We have, however, one Fourth of July which is absolutely our own, and that is that great proclamation issued forty years ago by that great American to whom Sir Mortimer Durand paid that just and beautiful tribute—Abraham Lincoln. Lincoln’s proclamation, which not only set the black slaves free, but set the white man free also. The owner was set free from the burden and offence, that sad condition of things where he was in so many instances a master and owner of slaves when he did not want to be. That proclamation set them all free. But even in this matter England suggested it, for England had set her slaves free thirty years before, and we followed her example. We always followed her example, whether it was good or bad.

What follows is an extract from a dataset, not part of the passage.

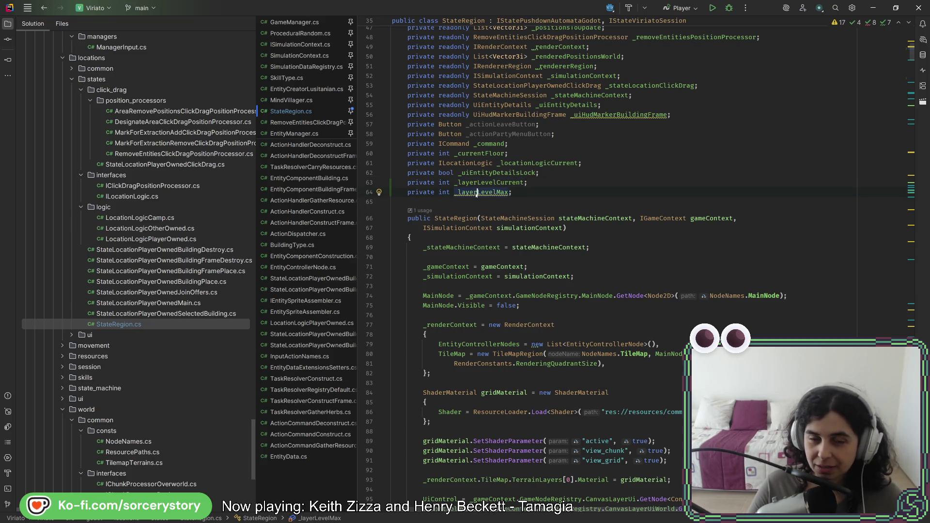
scroll(501, 239, "down", 7)
scroll(516, 269, "down", 11)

And it was an English judge that issued that other great proclamation, and established that great principle that, when a slave, let him belong to whom he may, and let him come whence he may, sets his foot upon English soil, his fetters by that act fall away and he is a free man before the world. We followed the example of 1833, and we freed our slaves as I have said.

It is true, then, that all our Fourths of July, and we have five of them, England gave to us, except that one that I have mentioned—the Emancipation Proclamation, and, lest we forget, let us all remember that we owe these things to England. Let us be able to say to Old England, this great-hearted, venerable old mother of the race, you gave us our Fourths of July that we love and that we honor and revere, you gave us the Declaration of Independence, which is the Charter of our rights, you, the venerable Mother of Liberties, the Protector of Anglo-Saxon Freedom—you gave us these things, and we do most honestly thank you for them.